(Data supplied)

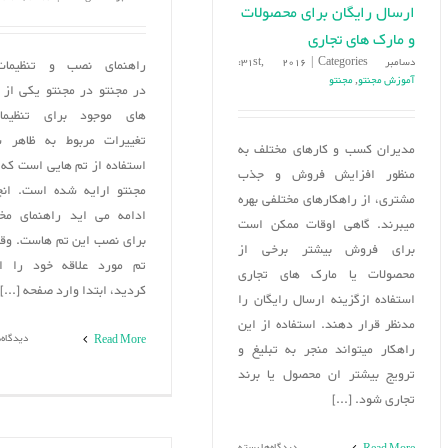
ارسال رایگان برای محصولات
و مارک های تجاری
دسامبر 31st, 2016
Categories:
|
راهنمای نصب و تنظیما
آموزش مجنتو
,
مجنتو
در مجنتو در مجنتو یکی از 
های موجود برای تنظیم
تغییرات مربوط به ظاهر س
مدیران کسب و کارهای مختلف به
استفاده از تم هایی است که
منظور افزایش فروش و جذب
مجنتو ارایه شده است. انچ
مشتری، از راهکارهای مختلفی بهره
ادامه می اید راهنمای مخ
میبرند. گاهی اوقات ممکن است
برای نصب این تم هاست. وق
برای فروش بیشتر برخی از
تم مورد علاقه خود را ان
محصولات یا مارک های تجاری
کردید، ابتدا وارد صفحه [...]
استفاده ازگزینه ارسال رایگان را
مدنظر قرار دهند. استفاده از این
دیدگاه‌
Read More
راهکار میتواند منجر به تبلیغ و
ترویج بیشتر ان محصول یا برند
تجاری شود. [...]
برای
دیدگاه‌ها
بسته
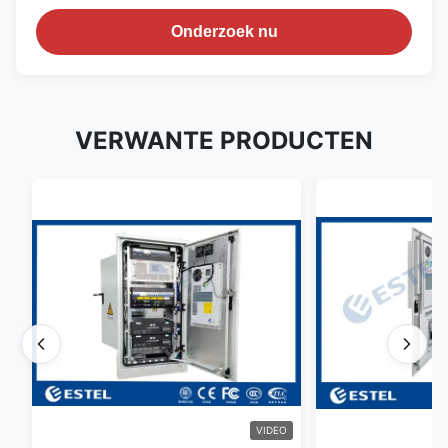
Onderzoek nu
VERWANTE PRODUCTEN
VIDEO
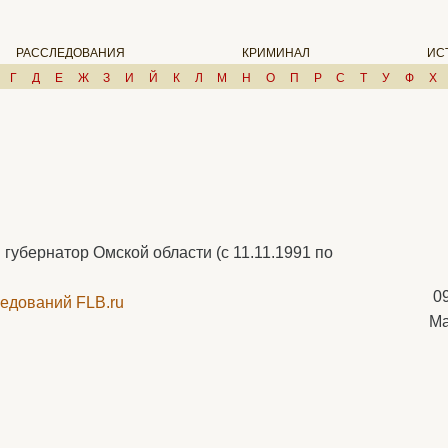
РАССЛЕДОВАНИЯ
КРИМИНАЛ
ИС
Г
Д
Е
Ж
З
И
Й
К
Л
М
Н
О
П
Р
С
Т
У
Ф
Х
убернатор Омской области (с 11.11.1991 по
0
едований FLB.ru
Ма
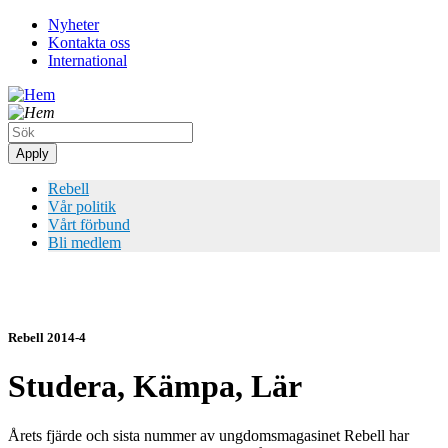
Hoppa
Nyheter
till
Kontakta oss
Top
huvudinnehåll
International
meny
Rebell
Vår politik
Vårt förbund
Bli medlem
Rebell 2014-4
Studera, Kämpa, Lär
Årets fjärde och sista nummer av ungdomsmagasinet Rebell har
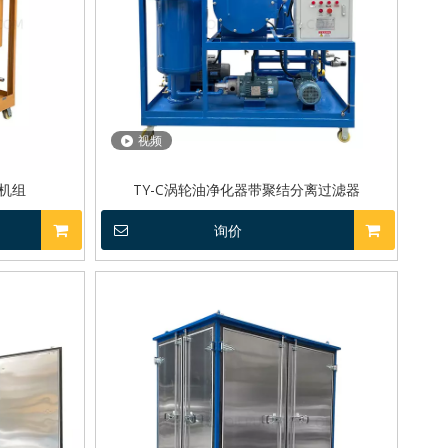
视频
离机组
TY-C涡轮油净化器带聚结分离过滤器
询价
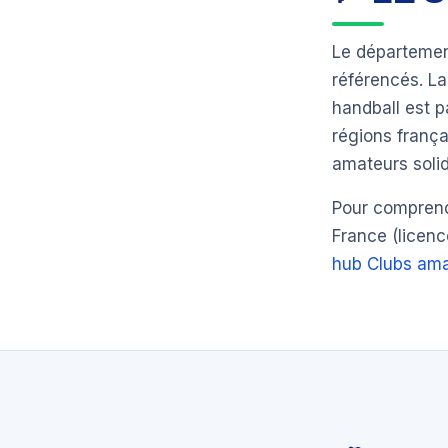
Le départeme
référencés. L
handball est p
régions frança
amateurs solid
Pour comprendr
France (licenc
hub Clubs ama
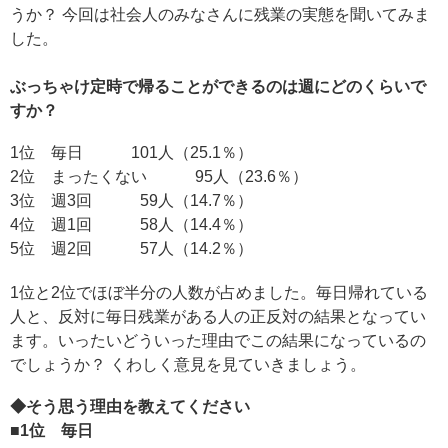
うか？ 今回は社会人のみなさんに残業の実態を聞いてみま
した。
ぶっちゃけ定時で帰ることができるのは週にどのくらいで
すか？
1位 毎日 101人（25.1％）
2位 まったくない 95人（23.6％）
3位 週3回 59人（14.7％）
4位 週1回 58人（14.4％）
5位 週2回 57人（14.2％）
1位と2位でほぼ半分の人数が占めました。毎日帰れている
人と、反対に毎日残業がある人の正反対の結果となってい
ます。いったいどういった理由でこの結果になっているの
でしょうか？ くわしく意見を見ていきましょう。
◆そう思う理由を教えてください
■1位 毎日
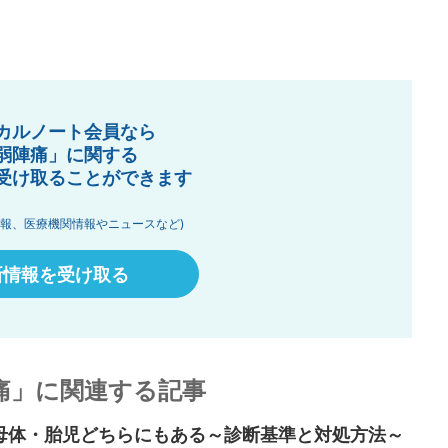
カルノート会員なら
弱陣痛」に関する
受け取ることができます
情報、医療機関情報やニュースなど)
新情報を受け取る
痛」に関連する記事
母体・胎児どちらにもある～診断基準と対処方法～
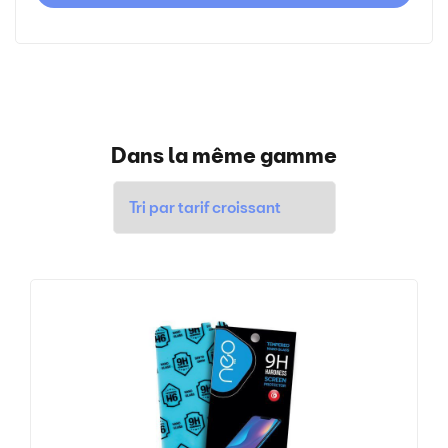
Dans la même gamme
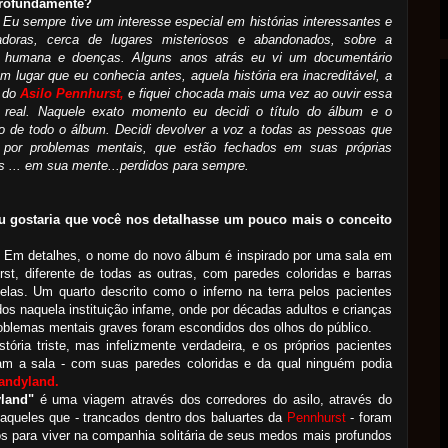
rofundamente?
Eu sempre tive um interesse especial em histórias interessantes e
adoras, cerca de lugares misteriosos e abandonados, sobre a
a humana e doenças. Alguns anos atrás eu vi um documentário
m lugar que eu conhecia antes, aquela história era inacreditável, a
a do
Asilo Pennhurst,
e fiquei chocada mais uma vez ao ouvir essa
ia real. Naquele exato momento eu decidi o título do álbum e o
o de todo o álbum. Decidi devolver a voz a todas as pessoas que
 por problemas mentais, que estão fechados em suas próprias
s ... em sua mente...perdidos para sempre.
u gostaria que você nos detalhasse um pouco mais o conceito
Em detalhes, o nome do novo álbum é inspirado por uma sala em
st, diferente de todas as outras, com paredes coloridas e barras
elas. Um quarto descrito como o inferno na terra pelos pacientes
dos naquela instituição infame, onde por décadas adultos e crianças
blemas mentais graves foram escondidos dos olhos do público.
tória triste, mas infelizmente verdadeira, e os próprios pacientes
ram a sala - com suas paredes coloridas e da qual ninguém podia
andyland.
land"
é uma viagem através dos corredores do asilo, através do
queles que - trancados dentro dos baluartes da
Pennhurst
- foram
s para viver na companhia solitária de seus medos mais profundos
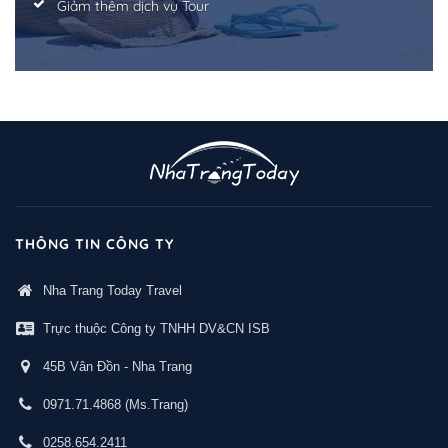
Giảm thêm dịch vụ Tour
THÔNG TIN CÔNG TY
Nha Trang Today Travel
Trực thuộc Công ty TNHH DV&CN ISB
45B Vân Đồn - Nha Trang
0971.71.4868
(Ms.Trang)
0258.654.2411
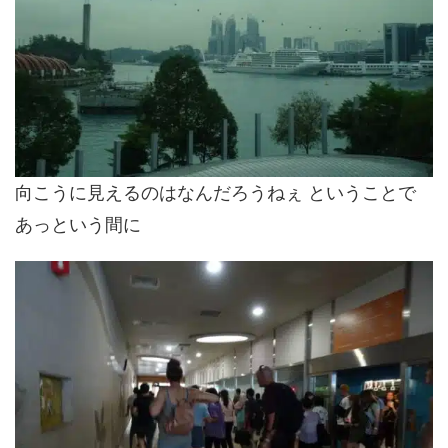
向こうに見えるのはなんだろうねぇ ということで
あっという間に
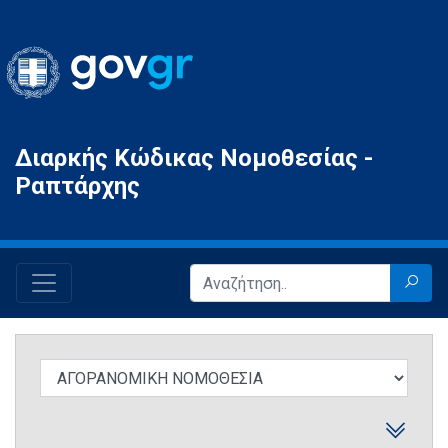
Gov.gr
Διαρκής Κώδικας Νομοθεσίας -
Ραπτάρχης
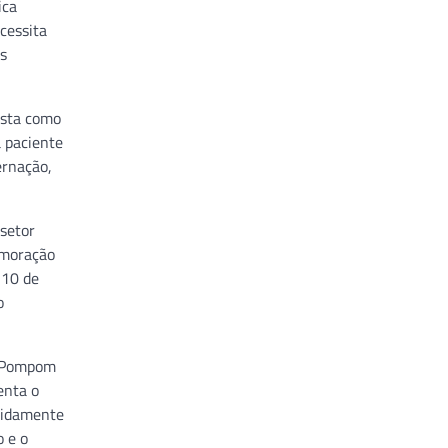
ica
cessita
s
ista como
a paciente
ernação,
 setor
emoração
 10 de
o
u Pompom
enta o
evidamente
o e o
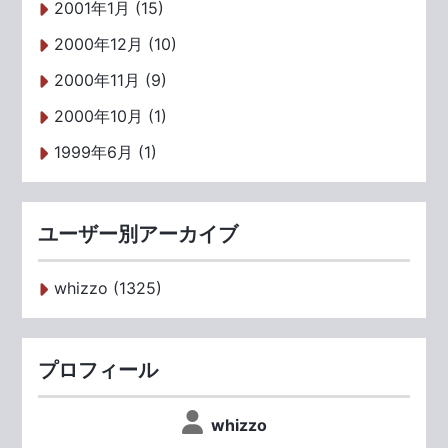
2001年1月 (15)
2000年12月 (10)
2000年11月 (9)
2000年10月 (1)
1999年6月 (1)
ユーザー別アーカイブ
whizzo (1325)
プロフィール
whizzo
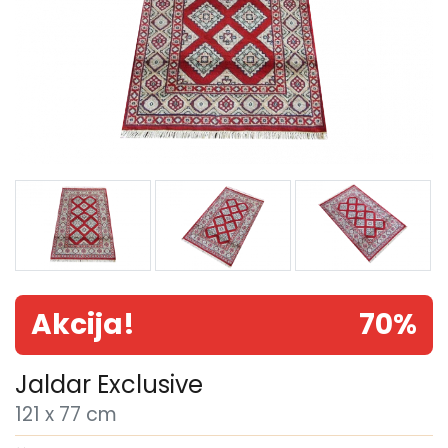
Akcija!
70%
Jaldar Exclusive
121 x 77 cm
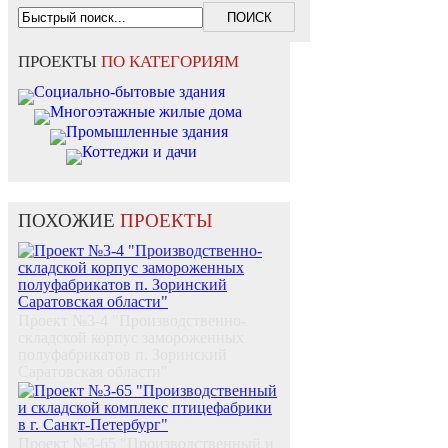
ПРОЕКТЫ
ПО КАТЕГОРИЯМ
Социально-бытовые здания
Многоэтажные жилые дома
Промышленные здания
Коттеджи и дачи
ПОХОЖИЕ
ПРОЕКТЫ
Проект №3-4 "Производственно-
складской корпус замороженных
полуфабрикатов п. Зоринский
Саратовская области"
Проект №3-65 "Производственный и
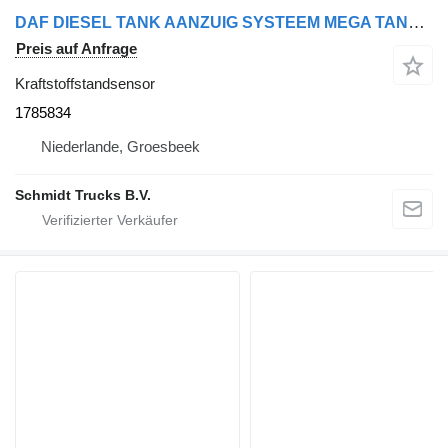
DAF DIESEL TANK AANZUIG SYSTEEM MEGA TANK 2 X OPVOORRAAD EURO 6 1785834 Kraftstoffstandsensor für LKW
Preis auf Anfrage
Kraftstoffstandsensor
1785834
Niederlande, Groesbeek
Schmidt Trucks B.V.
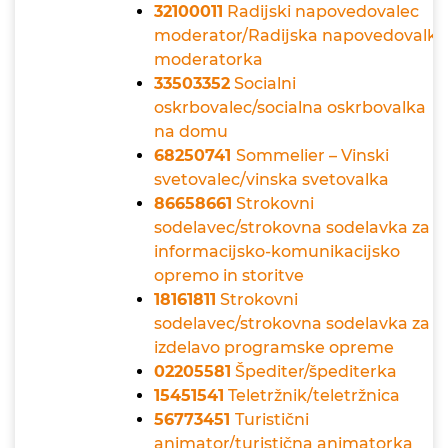
32100011
Radijski napovedovalec
moderator/Radijska napovedovalka
moderatorka
33503352
Socialni
oskrbovalec/socialna oskrbovalka
na domu
68250741
Sommelier – Vinski
svetovalec/vinska svetovalka
86658661
Strokovni
sodelavec/strokovna sodelavka za
informacijsko-komunikacijsko
opremo in storitve
18161811
Strokovni
sodelavec/strokovna sodelavka za
izdelavo programske opreme
02205581
Špediter/špediterka
15451541
Teletržnik/teletržnica
56773451
Turistični
animator/turistična animatorka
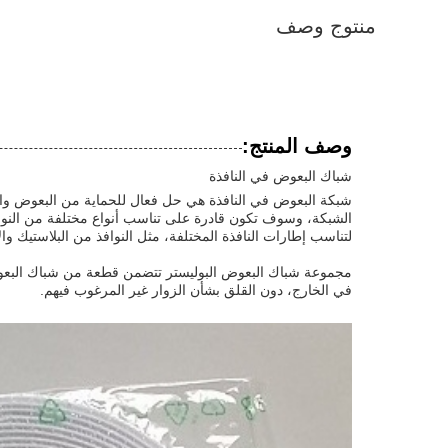
منتوج وصف
وصف المنتج:
شباك البعوض في النافذة
شبكة البعوض في النافذة هي حل فعال للحماية من البعوض وال
لتناسب إطارات النافذة المختلفة، مثل النوافذ من البلاستيك وا
مجموعة شباك البعوض البوليستر تتضمن قطعة من شباك البعوض
في الخارج، دون القلق بشأن الزوار غير المرغوب فيهم.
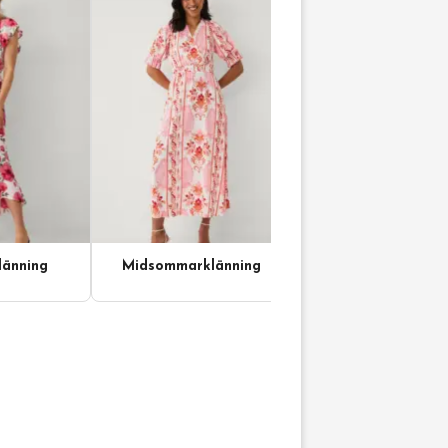
änning
Midsommarklänning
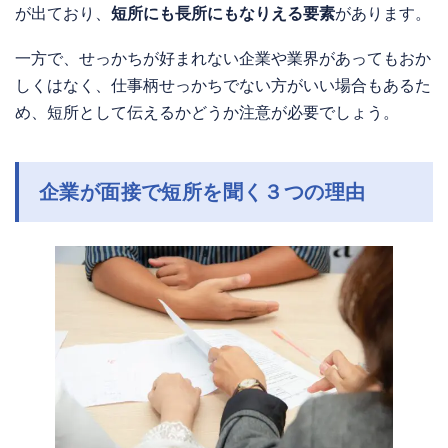
が出ており、
短所にも長所にもなりえる要素
があります。
一方で、せっかちが好まれない企業や業界があってもおか
しくはなく、仕事柄せっかちでない方がいい場合もあるた
め、短所として伝えるかどうか注意が必要でしょう。
企業が面接で短所を聞く３つの理由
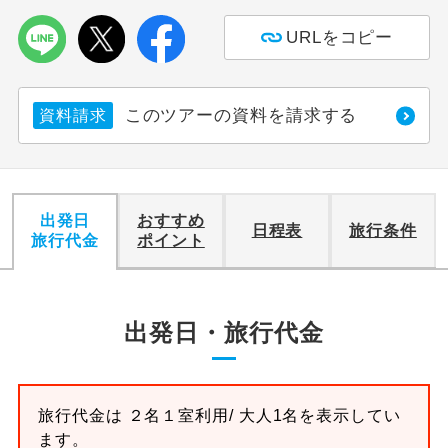
URLをコピー
利用航空会社が指定なので、ご出発の計
航空会社指定
画にとても便利です。
ご紹介するホテルを指定したコースで
ホテル指定
このツアーの資料を請求する
資料請求
す。
おひとり様バ
おひとり様でバス席を2席利⽤できま
ス2席利用
す。
出発日
おすすめ
日程表
旅行条件
旅行代金
ポイント
出発日・旅行代金
旅行代金は
２名１室
利用/ 大人1名を表示してい
ます。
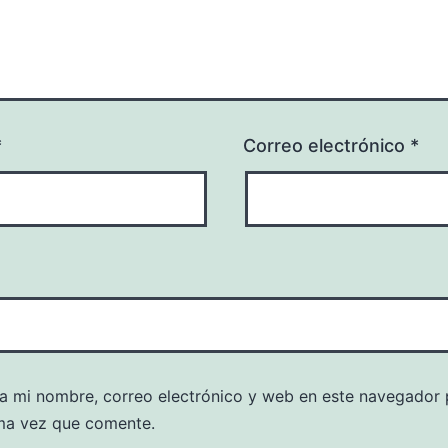
*
Correo electrónico
*
a mi nombre, correo electrónico y web en este navegador 
ma vez que comente.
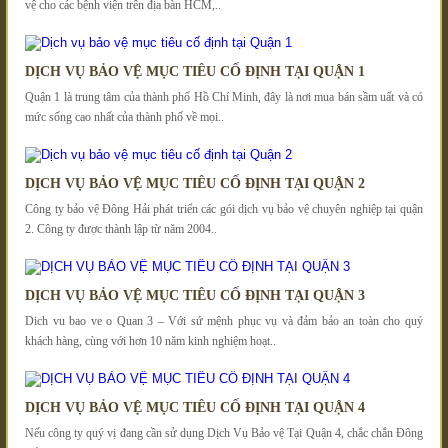
vệ cho các bệnh viện trên địa bàn HCM,..
DỊCH VỤ BẢO VỆ MỤC TIÊU CỐ ĐỊNH TẠI QUẬN 1
Quận 1 là trung tâm của thành phố Hồ Chí Minh, đây là nơi mua bán sầm uất và có
mức sống cao nhất của thành phố về mọi..
DỊCH VỤ BẢO VỆ MỤC TIÊU CỐ ĐỊNH TẠI QUẬN 2
Công ty bảo vệ Đông Hải phát triển các gói dịch vụ bảo vệ chuyên nghiệp tại quận
2. Công ty được thành lập từ năm 2004..
DỊCH VỤ BẢO VỆ MỤC TIÊU CỐ ĐỊNH TẠI QUẬN 3
Dich vu bao ve o Quan 3 – Với sứ mệnh phục vụ và đảm bảo an toàn cho quý
khách hàng, cùng với hơn 10 năm kinh nghiệm hoạt..
DỊCH VỤ BẢO VỆ MỤC TIÊU CỐ ĐỊNH TẠI QUẬN 4
Nếu công ty quý vị đang cần sử dụng Dịch Vụ Bảo vệ Tại Quận 4, chắc chắn Đông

(End Data supplied)

* [What is being asked]: Nothing but the lines from the one with "مدنظر قرار دهند. استفاده از این" to the one with "s ... em sua mente...perdidos para sempre." above, both included, should be transcribed, exactly and without pictures.

* [Task output]:
مدنظر قرار دهند. استفاده از این
دیدگاه‌
Read More
راهکار میتواند منجر به تبلیغ و
ترویج بیشتر ان محصول یا برند
تجاری شود. [...]
برای
دیدگاه‌ها
بسته
Onderzoek nu
VERWANTE PRODUCTEN
VIDEO
РАССЛЕДОВАНИЯ
КРИМИНАЛ
ИС
Г
Д
Е
Ж
З
И
Й
К
Л
М
Н
О
П
Р
С
Т
У
Ф
Х
убернатор Омской области (с 11.11.1991 по
0
едований FLB.ru
Ма
Hoppa
Nyheter
till
Kontakta oss
Top
huvudinnehåll
International
meny
Rebell
Vår politik
Vårt förbund
Bli medlem
Rebell 2014-4
Studera, Kämpa, Lär
Årets fjärde och sista nummer av ungdomsmagasinet Rebell har
视频
离机组
TY-C涡轮油净化器带聚结分离过滤器
询价
Le départeme
référencés. L
handball est p
régions frança
amateurs solid
Pour comprendr
France (licenc
hub Clubs ama
うか？ 今回は社会人のみなさんに残業の実態を聞いてみま
した。
ぶっちゃけ定時で帰ることができるのは週にどのくらいで
すか？
1位 毎日 101人（25.1％）
2位 まったくない 95人（23.6％）
3位 週3回 59人（14.7％）
4位 週1回 58人（14.4％）
5位 週2回 57人（14.2％）
1位と2位でほぼ半分の人数が占めました。毎日帰れている
人と、反対に毎日残業がある人の正反対の結果となってい
ます。いったいどういった理由でこの結果になっているの
でしょうか？ くわしく意見を見ていきましょう。
◆そう思う理由を教えてください
■1位 毎日
カルノート会員なら
弱陣痛」に関する
受け取ることができます
情報、医療機関情報やニュースなど)
新情報を受け取る
痛」に関連する記事
母体・胎児どちらにもある～診断基準と対処方法～
Dans la même gamme
rofundamente?
Eu sempre tive um interesse especial em histórias interessantes e
adoras, cerca de lugares misteriosos e abandonados, sobre a
a humana e doenças. Alguns anos atrás eu vi um documentário
m lugar que eu conhecia antes, aquela história era inacreditável, a
a do
Asilo Pennhurst,
e fiquei chocada mais uma vez ao ouvir essa
ia real. Naquele exato momento eu decidi o título do álbum e o
o de todo o álbum. Decidi devolver a voz a todas as pessoas que
 por problemas mentais, que estão fechados em suas próprias
s ... em sua mente...perdidos para sempre.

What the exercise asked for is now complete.